begin MATERIAL
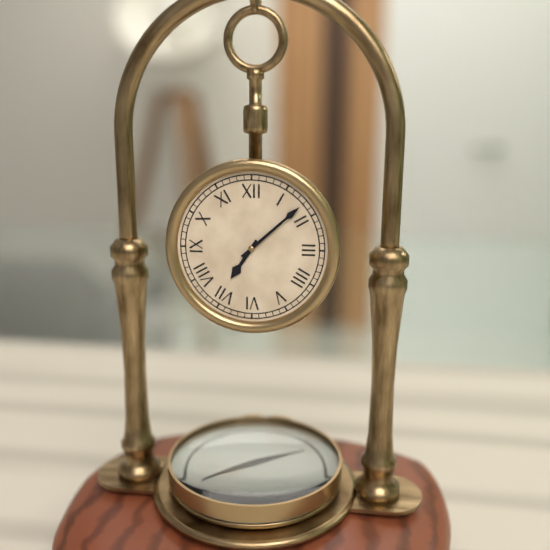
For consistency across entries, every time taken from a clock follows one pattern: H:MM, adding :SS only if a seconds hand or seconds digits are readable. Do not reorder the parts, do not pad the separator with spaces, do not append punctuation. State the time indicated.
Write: 7:08
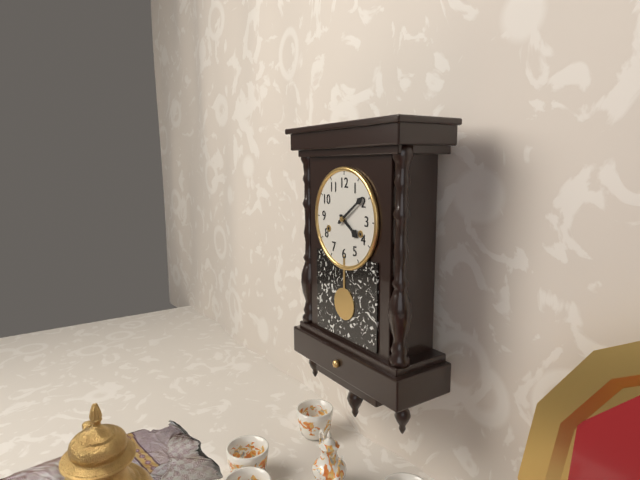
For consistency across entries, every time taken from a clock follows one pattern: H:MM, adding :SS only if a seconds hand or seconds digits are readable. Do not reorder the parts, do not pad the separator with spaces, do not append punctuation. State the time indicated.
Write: 4:09
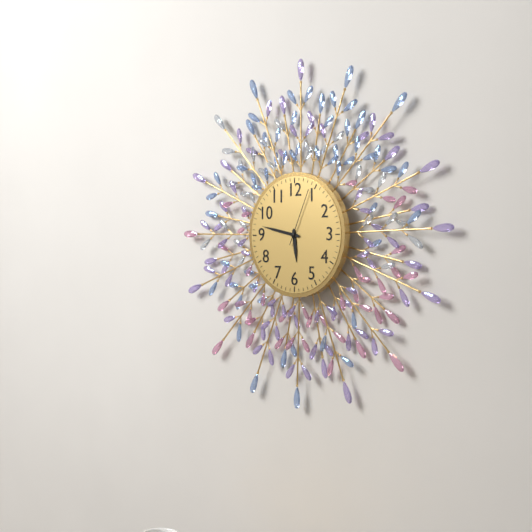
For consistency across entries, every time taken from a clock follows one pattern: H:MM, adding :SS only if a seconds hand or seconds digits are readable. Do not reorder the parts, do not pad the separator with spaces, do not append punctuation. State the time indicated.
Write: 5:47:04
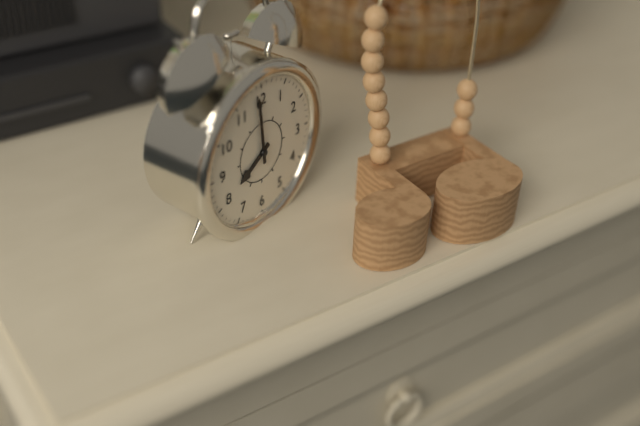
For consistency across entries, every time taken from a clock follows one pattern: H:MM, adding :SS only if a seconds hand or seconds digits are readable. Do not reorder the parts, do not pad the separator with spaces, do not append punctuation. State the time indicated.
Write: 7:59
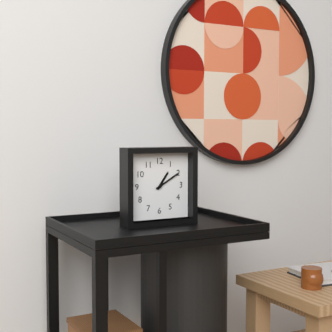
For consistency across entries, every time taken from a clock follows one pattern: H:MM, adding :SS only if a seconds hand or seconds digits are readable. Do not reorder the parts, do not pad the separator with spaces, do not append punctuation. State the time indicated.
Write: 1:10
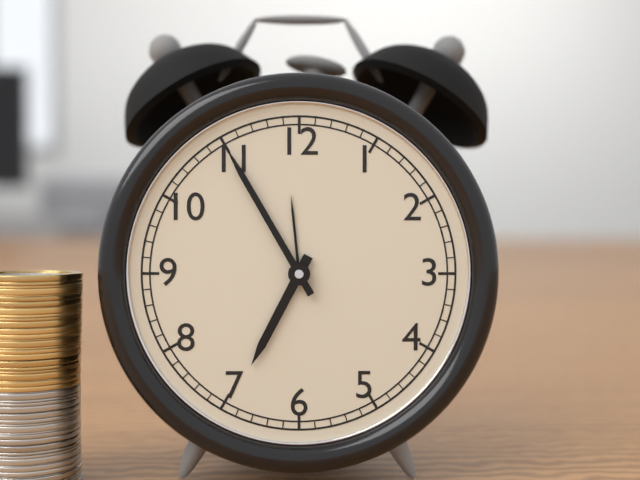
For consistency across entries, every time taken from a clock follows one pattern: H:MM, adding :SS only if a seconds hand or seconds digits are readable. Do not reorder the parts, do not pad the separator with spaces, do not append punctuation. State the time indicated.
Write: 6:55
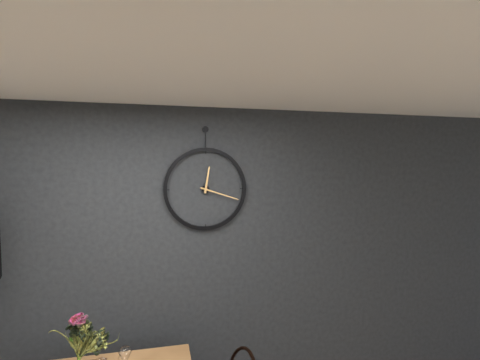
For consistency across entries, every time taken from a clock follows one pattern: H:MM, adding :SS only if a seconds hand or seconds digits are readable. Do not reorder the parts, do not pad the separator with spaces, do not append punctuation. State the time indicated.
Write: 12:18
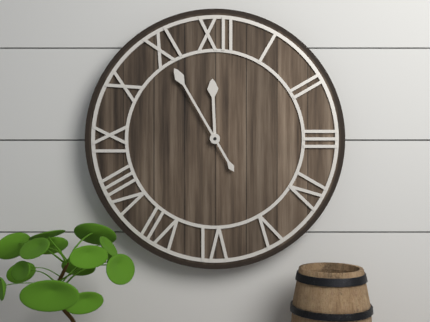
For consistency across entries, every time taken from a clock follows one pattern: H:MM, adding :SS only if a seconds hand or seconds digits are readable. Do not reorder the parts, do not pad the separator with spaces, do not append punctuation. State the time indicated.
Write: 11:55
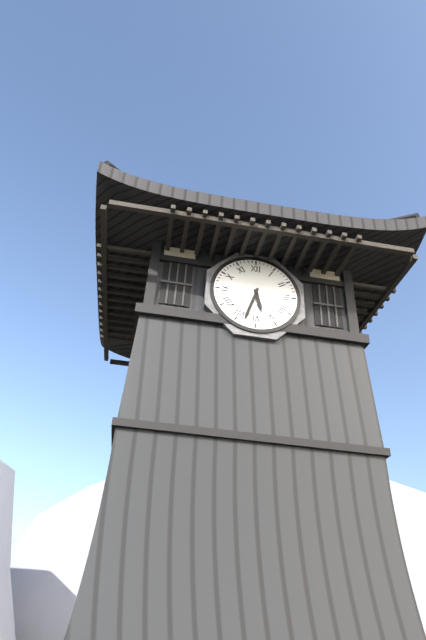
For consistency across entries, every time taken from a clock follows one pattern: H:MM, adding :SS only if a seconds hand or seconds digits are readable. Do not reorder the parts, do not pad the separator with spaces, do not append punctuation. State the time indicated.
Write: 5:33
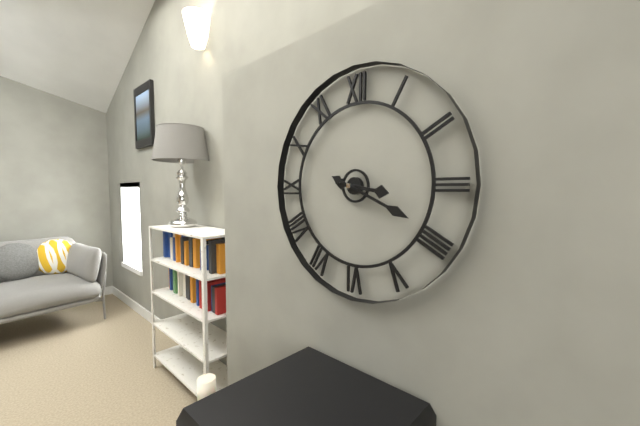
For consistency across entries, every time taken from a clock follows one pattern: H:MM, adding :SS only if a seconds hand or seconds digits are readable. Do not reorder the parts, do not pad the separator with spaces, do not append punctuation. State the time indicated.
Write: 3:19
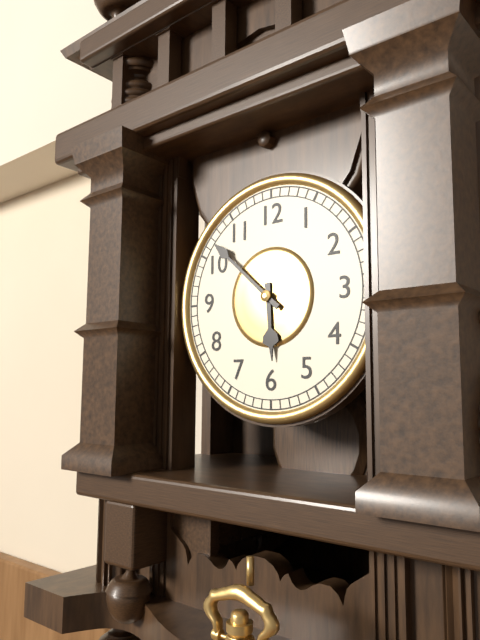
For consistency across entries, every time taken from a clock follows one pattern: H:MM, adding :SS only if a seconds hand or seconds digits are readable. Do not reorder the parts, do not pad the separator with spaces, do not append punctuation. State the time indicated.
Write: 5:52
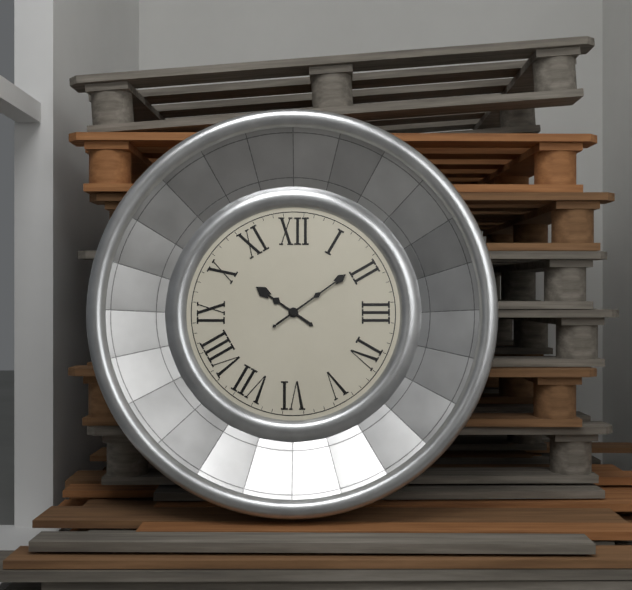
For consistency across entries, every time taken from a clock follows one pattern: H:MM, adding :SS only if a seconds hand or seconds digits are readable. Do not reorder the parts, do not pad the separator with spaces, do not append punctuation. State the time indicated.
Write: 10:09
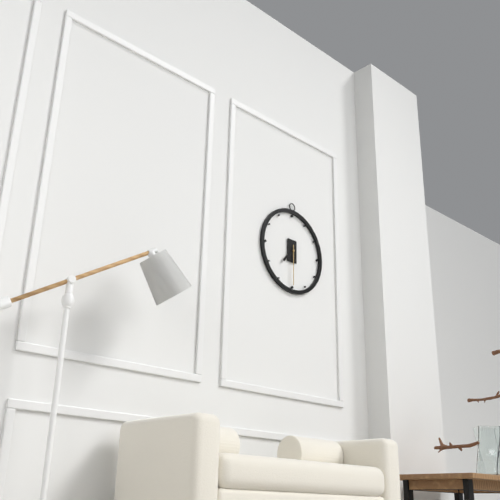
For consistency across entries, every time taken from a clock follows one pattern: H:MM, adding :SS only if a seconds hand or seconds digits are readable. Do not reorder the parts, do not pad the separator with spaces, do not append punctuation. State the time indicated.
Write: 7:30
end MATERIAL
Write out every line of the items above as a numbered list, skipping any blank lines and leaving the pictures out.

> **RESULT OF THIS EXERCISE**
1. For consistency across entries, every time taken from a clock follows one pattern: H:MM, adding :SS only if a seconds hand or seconds digits are readable. Do not reorder the parts, do not pad the separator with spaces, do not append punctuation. State the time indicated.
2. Write: 7:08
3. For consistency across entries, every time taken from a clock follows one pattern: H:MM, adding :SS only if a seconds hand or seconds digits are readable. Do not reorder the parts, do not pad the separator with spaces, do not append punctuation. State the time indicated.
4. Write: 4:09
5. For consistency across entries, every time taken from a clock follows one pattern: H:MM, adding :SS only if a seconds hand or seconds digits are readable. Do not reorder the parts, do not pad the separator with spaces, do not append punctuation. State the time indicated.
6. Write: 5:47:04
7. For consistency across entries, every time taken from a clock follows one pattern: H:MM, adding :SS only if a seconds hand or seconds digits are readable. Do not reorder the parts, do not pad the separator with spaces, do not append punctuation. State the time indicated.
8. Write: 7:59
9. For consistency across entries, every time taken from a clock follows one pattern: H:MM, adding :SS only if a seconds hand or seconds digits are readable. Do not reorder the parts, do not pad the separator with spaces, do not append punctuation. State the time indicated.
10. Write: 1:10
11. For consistency across entries, every time taken from a clock follows one pattern: H:MM, adding :SS only if a seconds hand or seconds digits are readable. Do not reorder the parts, do not pad the separator with spaces, do not append punctuation. State the time indicated.
12. Write: 6:55
13. For consistency across entries, every time taken from a clock follows one pattern: H:MM, adding :SS only if a seconds hand or seconds digits are readable. Do not reorder the parts, do not pad the separator with spaces, do not append punctuation. State the time indicated.
14. Write: 12:18
15. For consistency across entries, every time taken from a clock follows one pattern: H:MM, adding :SS only if a seconds hand or seconds digits are readable. Do not reorder the parts, do not pad the separator with spaces, do not append punctuation. State the time indicated.
16. Write: 11:55
17. For consistency across entries, every time taken from a clock follows one pattern: H:MM, adding :SS only if a seconds hand or seconds digits are readable. Do not reorder the parts, do not pad the separator with spaces, do not append punctuation. State the time indicated.
18. Write: 5:33
19. For consistency across entries, every time taken from a clock follows one pattern: H:MM, adding :SS only if a seconds hand or seconds digits are readable. Do not reorder the parts, do not pad the separator with spaces, do not append punctuation. State the time indicated.
20. Write: 3:19
21. For consistency across entries, every time taken from a clock follows one pattern: H:MM, adding :SS only if a seconds hand or seconds digits are readable. Do not reorder the parts, do not pad the separator with spaces, do not append punctuation. State the time indicated.
22. Write: 5:52
23. For consistency across entries, every time taken from a clock follows one pattern: H:MM, adding :SS only if a seconds hand or seconds digits are readable. Do not reorder the parts, do not pad the separator with spaces, do not append punctuation. State the time indicated.
24. Write: 10:09
25. For consistency across entries, every time taken from a clock follows one pattern: H:MM, adding :SS only if a seconds hand or seconds digits are readable. Do not reorder the parts, do not pad the separator with spaces, do not append punctuation. State the time indicated.
26. Write: 7:30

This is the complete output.